**TASK DETAILS:**
Retrieve every line of the data holding the word "someone".

### SOURCE MATERIAL

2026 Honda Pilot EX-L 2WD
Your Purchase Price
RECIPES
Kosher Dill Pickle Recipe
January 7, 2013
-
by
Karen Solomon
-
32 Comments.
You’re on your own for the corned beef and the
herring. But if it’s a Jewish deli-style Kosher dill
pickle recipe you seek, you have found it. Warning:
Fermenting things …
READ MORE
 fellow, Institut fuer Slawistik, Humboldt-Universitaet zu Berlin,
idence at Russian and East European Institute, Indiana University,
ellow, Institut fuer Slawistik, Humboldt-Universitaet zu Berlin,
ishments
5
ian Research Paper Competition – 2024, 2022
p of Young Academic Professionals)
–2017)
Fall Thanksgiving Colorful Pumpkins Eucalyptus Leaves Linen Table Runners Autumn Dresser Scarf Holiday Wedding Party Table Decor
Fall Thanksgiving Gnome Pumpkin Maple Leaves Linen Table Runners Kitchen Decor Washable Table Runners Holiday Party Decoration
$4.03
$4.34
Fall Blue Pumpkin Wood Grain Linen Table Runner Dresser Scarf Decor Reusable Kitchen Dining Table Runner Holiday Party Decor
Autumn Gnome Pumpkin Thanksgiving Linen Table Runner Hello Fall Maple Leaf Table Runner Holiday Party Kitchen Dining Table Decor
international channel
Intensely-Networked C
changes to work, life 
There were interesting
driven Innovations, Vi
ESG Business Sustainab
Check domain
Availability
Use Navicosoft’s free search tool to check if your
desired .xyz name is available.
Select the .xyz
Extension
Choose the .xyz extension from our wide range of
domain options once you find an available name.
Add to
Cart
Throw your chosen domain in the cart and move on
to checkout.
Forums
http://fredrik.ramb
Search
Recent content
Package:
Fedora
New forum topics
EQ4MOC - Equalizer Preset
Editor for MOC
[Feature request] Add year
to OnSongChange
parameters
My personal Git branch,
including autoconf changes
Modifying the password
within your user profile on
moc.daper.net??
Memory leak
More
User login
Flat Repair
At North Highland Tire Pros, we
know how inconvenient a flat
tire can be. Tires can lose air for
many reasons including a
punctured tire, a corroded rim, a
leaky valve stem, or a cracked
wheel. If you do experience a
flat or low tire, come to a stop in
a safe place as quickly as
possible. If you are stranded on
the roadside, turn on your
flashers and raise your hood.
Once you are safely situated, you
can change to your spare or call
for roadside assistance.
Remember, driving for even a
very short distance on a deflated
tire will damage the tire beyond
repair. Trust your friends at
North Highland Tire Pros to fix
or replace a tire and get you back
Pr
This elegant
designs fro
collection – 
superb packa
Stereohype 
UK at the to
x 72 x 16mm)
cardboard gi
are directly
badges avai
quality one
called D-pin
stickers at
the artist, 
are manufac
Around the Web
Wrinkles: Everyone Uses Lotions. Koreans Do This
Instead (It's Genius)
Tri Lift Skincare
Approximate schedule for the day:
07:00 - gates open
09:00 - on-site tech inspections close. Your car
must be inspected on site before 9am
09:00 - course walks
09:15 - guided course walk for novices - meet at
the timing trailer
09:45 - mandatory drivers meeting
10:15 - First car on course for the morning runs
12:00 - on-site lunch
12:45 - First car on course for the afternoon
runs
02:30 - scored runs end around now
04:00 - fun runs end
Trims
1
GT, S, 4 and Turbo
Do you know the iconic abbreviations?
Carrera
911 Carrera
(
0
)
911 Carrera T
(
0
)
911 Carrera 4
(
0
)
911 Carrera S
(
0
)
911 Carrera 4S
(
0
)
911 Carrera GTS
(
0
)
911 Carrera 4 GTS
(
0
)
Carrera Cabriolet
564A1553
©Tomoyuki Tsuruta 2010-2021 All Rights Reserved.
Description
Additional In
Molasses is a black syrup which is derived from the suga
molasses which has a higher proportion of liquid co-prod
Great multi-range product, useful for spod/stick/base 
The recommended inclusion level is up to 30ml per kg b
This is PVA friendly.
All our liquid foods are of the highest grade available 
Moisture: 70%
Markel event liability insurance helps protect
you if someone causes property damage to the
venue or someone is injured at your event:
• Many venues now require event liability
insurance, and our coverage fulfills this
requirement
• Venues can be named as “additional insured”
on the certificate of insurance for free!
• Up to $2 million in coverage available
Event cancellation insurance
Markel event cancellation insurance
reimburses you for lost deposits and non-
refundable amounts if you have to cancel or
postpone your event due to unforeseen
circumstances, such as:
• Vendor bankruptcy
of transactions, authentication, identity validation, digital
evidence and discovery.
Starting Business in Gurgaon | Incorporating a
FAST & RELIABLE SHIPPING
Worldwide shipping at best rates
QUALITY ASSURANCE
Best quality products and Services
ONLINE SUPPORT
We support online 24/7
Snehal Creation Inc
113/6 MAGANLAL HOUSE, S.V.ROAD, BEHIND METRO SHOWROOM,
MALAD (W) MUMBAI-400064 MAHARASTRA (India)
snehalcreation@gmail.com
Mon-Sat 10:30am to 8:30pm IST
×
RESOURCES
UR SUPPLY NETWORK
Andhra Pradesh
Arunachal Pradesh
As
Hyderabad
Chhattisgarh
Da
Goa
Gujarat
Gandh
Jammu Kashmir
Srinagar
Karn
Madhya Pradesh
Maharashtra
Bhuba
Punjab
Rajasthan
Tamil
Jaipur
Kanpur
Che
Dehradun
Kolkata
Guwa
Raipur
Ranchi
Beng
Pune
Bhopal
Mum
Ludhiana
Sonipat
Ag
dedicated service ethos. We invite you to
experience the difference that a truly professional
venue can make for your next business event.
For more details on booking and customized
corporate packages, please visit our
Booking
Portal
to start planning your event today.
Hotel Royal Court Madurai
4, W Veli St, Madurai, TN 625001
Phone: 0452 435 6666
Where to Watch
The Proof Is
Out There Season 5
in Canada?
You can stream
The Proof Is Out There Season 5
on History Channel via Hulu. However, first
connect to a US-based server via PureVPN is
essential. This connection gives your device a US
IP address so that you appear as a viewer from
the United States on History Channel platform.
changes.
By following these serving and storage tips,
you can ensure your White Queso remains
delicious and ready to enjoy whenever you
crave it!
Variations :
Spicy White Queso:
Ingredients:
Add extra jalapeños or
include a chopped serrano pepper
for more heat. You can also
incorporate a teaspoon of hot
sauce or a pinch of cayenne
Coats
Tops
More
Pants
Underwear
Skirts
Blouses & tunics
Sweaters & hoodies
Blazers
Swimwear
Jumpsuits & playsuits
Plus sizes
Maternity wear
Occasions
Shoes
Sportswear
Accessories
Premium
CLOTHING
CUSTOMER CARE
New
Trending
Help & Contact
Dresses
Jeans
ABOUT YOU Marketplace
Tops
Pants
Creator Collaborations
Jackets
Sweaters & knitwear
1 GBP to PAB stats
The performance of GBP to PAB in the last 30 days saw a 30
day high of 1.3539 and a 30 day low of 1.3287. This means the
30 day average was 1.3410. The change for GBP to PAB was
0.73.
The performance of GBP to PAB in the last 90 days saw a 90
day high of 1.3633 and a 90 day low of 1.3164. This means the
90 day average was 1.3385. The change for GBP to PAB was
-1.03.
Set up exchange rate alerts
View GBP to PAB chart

######

**REPLY TO THE TASK:**
you if someone causes property damage to the
venue or someone is injured at your event:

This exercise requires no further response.